Humahuaca

Populated places in Jujuy ProvinceQuebrada de HumahuacaAndean culture
4 min read

The town gave the whole canyon its name, and the canyon gave the town its character. Humahuaca sits at roughly 2,939 meters in the far north of Argentina, a ranching center of just over ten thousand people, ringed by cactus and mountains so vividly striped they look painted. The whitewashed adobe, the dust, the dry brilliant light - travelers from the American Southwest say it reminds them of Arizona or New Mexico, and they are not wrong. But the name carries something older than any frontier town. Humahuaca is named for the Omaguaca, the people who lived in this valley for centuries before a Spaniard ever set foot in it.

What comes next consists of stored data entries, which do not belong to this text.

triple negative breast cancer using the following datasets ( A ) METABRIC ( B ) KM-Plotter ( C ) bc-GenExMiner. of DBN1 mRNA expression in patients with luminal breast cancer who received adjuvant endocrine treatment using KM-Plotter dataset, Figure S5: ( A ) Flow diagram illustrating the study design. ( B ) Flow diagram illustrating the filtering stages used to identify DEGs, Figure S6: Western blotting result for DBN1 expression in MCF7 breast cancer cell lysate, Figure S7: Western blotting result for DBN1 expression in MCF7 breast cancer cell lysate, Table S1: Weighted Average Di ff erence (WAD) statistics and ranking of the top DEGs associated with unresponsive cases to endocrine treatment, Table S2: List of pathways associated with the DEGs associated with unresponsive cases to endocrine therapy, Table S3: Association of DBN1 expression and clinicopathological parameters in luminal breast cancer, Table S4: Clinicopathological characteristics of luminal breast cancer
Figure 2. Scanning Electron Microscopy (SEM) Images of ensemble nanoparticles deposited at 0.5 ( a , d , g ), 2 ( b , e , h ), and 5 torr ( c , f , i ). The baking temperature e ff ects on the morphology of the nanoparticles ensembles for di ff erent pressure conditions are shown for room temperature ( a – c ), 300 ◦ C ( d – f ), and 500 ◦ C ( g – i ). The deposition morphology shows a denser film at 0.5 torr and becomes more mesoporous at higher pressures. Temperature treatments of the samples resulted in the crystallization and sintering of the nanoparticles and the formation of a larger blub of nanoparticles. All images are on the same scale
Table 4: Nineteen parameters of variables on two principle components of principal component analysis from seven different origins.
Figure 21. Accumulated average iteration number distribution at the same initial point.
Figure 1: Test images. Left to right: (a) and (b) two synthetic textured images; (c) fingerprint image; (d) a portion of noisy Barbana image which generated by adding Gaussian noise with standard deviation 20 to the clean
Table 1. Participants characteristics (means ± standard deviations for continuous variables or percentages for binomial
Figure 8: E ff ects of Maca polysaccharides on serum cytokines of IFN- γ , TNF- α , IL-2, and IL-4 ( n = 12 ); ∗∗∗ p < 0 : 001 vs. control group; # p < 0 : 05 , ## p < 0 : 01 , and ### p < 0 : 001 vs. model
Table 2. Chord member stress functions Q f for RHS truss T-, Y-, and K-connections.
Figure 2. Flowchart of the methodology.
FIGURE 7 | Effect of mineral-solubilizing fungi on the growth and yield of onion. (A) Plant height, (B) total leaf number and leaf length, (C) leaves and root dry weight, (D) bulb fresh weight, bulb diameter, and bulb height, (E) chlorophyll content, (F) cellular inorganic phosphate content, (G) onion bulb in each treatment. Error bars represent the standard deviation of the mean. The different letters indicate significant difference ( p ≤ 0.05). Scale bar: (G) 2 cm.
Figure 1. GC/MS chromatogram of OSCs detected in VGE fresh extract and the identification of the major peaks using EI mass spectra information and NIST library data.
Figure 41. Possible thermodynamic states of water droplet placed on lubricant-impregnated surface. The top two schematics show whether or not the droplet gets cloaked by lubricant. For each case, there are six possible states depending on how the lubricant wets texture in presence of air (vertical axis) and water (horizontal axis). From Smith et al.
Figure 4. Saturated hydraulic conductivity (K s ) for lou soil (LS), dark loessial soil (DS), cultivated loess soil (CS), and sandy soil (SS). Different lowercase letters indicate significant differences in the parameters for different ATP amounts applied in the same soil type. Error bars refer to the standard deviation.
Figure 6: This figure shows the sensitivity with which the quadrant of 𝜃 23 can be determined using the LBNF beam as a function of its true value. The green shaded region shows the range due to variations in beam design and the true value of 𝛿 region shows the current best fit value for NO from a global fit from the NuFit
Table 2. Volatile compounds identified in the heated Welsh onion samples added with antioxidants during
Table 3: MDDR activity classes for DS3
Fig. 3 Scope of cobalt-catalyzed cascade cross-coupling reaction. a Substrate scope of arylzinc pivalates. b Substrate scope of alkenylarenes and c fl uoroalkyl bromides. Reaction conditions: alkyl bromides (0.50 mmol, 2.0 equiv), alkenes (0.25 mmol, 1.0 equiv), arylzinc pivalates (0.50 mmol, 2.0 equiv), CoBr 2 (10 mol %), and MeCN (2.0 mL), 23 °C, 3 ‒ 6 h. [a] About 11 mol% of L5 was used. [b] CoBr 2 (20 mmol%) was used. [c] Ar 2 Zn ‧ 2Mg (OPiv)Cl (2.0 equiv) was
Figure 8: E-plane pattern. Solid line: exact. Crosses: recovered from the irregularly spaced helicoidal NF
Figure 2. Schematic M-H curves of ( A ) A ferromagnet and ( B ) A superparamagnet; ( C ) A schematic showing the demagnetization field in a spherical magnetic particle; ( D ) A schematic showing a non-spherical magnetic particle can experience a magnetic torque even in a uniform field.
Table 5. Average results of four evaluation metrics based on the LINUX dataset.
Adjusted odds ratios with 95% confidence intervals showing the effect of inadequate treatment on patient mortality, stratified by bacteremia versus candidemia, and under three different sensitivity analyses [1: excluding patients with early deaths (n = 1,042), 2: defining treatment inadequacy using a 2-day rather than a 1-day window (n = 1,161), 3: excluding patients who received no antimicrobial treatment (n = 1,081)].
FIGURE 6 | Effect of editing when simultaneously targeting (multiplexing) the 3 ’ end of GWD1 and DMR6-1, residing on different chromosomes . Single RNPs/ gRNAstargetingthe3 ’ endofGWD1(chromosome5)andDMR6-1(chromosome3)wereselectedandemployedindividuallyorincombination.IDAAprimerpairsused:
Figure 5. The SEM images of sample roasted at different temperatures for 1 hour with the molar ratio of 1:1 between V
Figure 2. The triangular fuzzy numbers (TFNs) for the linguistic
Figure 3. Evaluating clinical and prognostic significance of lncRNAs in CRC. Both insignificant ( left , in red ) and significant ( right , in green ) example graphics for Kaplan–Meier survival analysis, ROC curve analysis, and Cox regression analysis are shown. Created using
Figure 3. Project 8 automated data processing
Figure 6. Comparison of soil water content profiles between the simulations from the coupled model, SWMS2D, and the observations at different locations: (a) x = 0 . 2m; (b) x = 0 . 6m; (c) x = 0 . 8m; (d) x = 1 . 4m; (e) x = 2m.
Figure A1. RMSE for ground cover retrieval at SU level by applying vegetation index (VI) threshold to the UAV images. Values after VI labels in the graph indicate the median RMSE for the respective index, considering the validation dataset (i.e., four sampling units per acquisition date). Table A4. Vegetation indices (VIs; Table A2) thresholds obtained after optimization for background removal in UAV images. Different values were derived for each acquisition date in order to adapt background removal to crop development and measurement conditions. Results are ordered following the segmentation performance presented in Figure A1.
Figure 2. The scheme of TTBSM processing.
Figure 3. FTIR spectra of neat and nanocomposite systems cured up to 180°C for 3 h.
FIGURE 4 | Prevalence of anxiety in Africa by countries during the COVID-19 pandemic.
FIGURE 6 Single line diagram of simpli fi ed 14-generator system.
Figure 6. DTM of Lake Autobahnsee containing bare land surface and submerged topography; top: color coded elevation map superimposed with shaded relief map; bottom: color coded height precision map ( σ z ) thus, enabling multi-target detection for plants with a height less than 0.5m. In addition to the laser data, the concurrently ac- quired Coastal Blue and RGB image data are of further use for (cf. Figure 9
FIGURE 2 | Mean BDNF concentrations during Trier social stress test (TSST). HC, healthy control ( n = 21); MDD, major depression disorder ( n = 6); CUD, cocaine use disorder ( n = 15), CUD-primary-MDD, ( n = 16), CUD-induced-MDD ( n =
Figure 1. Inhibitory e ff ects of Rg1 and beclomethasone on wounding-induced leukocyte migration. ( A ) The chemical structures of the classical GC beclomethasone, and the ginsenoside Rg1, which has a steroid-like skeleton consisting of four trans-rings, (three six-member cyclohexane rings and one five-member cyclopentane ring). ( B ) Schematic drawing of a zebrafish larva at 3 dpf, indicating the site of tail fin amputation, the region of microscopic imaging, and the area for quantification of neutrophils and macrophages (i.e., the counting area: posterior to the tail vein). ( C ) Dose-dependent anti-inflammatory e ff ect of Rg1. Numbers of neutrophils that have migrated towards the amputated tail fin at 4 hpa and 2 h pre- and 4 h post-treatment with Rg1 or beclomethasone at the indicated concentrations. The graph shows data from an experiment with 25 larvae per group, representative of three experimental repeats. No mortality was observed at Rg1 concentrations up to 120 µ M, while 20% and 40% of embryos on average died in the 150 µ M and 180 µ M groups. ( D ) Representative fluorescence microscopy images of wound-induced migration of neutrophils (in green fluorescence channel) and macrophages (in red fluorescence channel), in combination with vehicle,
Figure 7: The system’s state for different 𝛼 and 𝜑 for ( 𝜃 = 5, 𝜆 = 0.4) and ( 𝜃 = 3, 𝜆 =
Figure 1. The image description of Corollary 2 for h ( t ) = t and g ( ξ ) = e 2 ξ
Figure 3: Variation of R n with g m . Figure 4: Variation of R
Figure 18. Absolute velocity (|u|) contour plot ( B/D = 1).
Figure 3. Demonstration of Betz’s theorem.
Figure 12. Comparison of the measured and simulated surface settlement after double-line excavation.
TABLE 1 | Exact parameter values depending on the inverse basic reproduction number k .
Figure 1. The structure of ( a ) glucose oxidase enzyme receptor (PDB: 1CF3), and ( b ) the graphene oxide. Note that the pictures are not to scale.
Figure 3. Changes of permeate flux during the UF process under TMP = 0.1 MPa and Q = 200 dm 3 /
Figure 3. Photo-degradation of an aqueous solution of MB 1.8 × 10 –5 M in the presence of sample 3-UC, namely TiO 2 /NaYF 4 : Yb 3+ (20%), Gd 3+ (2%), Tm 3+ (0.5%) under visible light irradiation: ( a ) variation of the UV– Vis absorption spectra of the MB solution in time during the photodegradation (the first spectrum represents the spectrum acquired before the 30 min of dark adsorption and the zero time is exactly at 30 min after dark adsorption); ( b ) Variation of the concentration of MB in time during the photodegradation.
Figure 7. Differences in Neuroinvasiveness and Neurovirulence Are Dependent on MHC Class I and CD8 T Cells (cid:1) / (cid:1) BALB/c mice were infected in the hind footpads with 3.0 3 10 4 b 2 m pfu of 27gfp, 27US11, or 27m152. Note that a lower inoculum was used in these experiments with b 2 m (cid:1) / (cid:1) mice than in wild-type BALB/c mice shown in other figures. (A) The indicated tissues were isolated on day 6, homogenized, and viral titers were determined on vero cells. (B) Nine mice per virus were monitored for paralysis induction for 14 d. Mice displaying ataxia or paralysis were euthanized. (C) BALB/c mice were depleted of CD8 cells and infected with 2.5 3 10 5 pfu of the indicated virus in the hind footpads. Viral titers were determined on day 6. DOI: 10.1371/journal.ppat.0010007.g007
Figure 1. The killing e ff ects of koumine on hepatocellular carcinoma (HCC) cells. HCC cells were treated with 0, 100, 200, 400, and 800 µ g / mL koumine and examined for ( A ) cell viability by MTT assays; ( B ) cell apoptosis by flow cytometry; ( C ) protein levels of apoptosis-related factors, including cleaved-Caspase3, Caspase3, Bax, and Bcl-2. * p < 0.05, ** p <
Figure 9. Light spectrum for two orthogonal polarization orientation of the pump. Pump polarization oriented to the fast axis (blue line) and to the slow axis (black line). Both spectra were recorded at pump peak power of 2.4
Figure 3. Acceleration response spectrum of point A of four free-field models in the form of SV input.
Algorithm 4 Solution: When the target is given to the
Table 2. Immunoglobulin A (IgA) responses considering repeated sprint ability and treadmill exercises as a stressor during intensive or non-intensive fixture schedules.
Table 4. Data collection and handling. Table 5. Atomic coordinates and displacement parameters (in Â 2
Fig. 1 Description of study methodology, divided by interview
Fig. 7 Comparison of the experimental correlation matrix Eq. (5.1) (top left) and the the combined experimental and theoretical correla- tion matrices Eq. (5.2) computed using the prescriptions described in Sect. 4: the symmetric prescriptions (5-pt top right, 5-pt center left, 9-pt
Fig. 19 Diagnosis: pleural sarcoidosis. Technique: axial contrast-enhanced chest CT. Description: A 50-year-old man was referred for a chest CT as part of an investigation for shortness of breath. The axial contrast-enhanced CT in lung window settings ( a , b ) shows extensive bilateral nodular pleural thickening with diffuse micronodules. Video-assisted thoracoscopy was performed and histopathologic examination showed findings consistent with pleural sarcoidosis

The People Behind the Name

Long before the Spanish, the Quebrada was home to the Omaguaca, one of the principal cultures of these highlands. The region had already been inhabited for thousands of years and absorbed into the Inca Empire when European caravans first came through. The town that grew here kept the old name even as everything around it changed. Today that heritage surfaces most vividly at Carnival - eight days of color and noise, when groups called comparsas fill the streets with masks, costumes, music, food, and traditional drink. It is not a performance staged for visitors. It is the town remembering, loudly, who it has always been.

A Road Paved With Silver

Humahuaca owes its existence to a long, hard road. The Quebrada de Humahuaca was among the first parts of Argentina the Spanish explored and settled, because it connected the temperate south - Salta, Córdoba, with their food and pack animals - to the great mining centers of Upper Peru. Silver from Potosí, gold from Oruro, all of it moved along this corridor, and Humahuaca was the last comfortable stop before the brutal climb onto the Altiplano. Mule trains paused here to rest. Later the railway came, linking Bolivia to Buenos Aires, and the town became a station on that line. The trains are gone now, but the sense of a waypoint remains - somewhere you stop before the hard part begins.

Nine Meters of Defiance

Climb the stone steps that rise from the plaza and you meet him: the towering central figure of the Monument to the Heroes of Independence, a nine-meter indigenous man cast in bronze, one arm raised. The sculptor Ernesto Soto Avendaño completed the monument, inaugurated in 1950, to honor the fighters of the wars of independence - the Army of the North and the militias of gauchos and native people who defended these mountains under General Martín Miguel de Güemes in the long guerrilla campaign known as the Guerra Gaucha. Humahuaca was a center of that revolutionary activity. The monument does not depict a general on horseback. It raises up the ordinary highland people who did the fighting and the dying.

Whitewash and Cactus

The heart of town is a tidy colonial grid of whitewashed walls, anchored by a church on the main square that now serves as a cathedral. The streets are small enough that walking is the only transport anyone needs. Step beyond the plaza and the desert reasserts itself immediately - acres of cardón cactus, the candelabra giants of the Andes, and slopes banded in mineral color. The aridity is no accident: the surrounding mountains wring the moisture out of passing clouds, leaving the valley parched and the air startlingly clear. A daily handicrafts market spills down the steps below the monument, selling weavings and silver familiar to anyone who has traveled the central Andes.

The Gateway North

Humahuaca makes a natural base for the wonders strung along the canyon. Just north lies the village of Uquía, with its remarkable colonial church. South sit Tilcara, crowned by the Omaguaca fortress of the Pucará, and Purmamarca beneath its Hill of Seven Colors. And to the east winds the road to Iruya, a knuckle-whitening mountain route that ranks among the most spectacular drives in all of Argentina. From a quiet, dusty plaza at nearly three thousand meters, the most extraordinary landscapes in the country are only a bus ride away.

From the Air

Humahuaca lies at 23.21°S, 65.35°W, near the northern end of the Quebrada de Humahuaca at roughly 2,939 m elevation - high terrain demanding careful altitude planning. The town sits on the Río Grande, identifiable from above as a compact grid in a narrow valley, with the multicolored Serranía de Hornocal (Hill of Fourteen Colors) a striking landmark to the east and cactus-studded slopes all around. Best viewed 8,000-11,000 ft AGL in the dry winter season (May-October) under the region's reliably clear skies. Nearest major airport: Gobernador Horacio Guzmán International, San Salvador de Jujuy (SASJ), about 110 km south; Martín Miguel de Güemes International at Salta (SASA) lies roughly 190 km south. Watch for afternoon dust and convective buildup in the November-April wet season.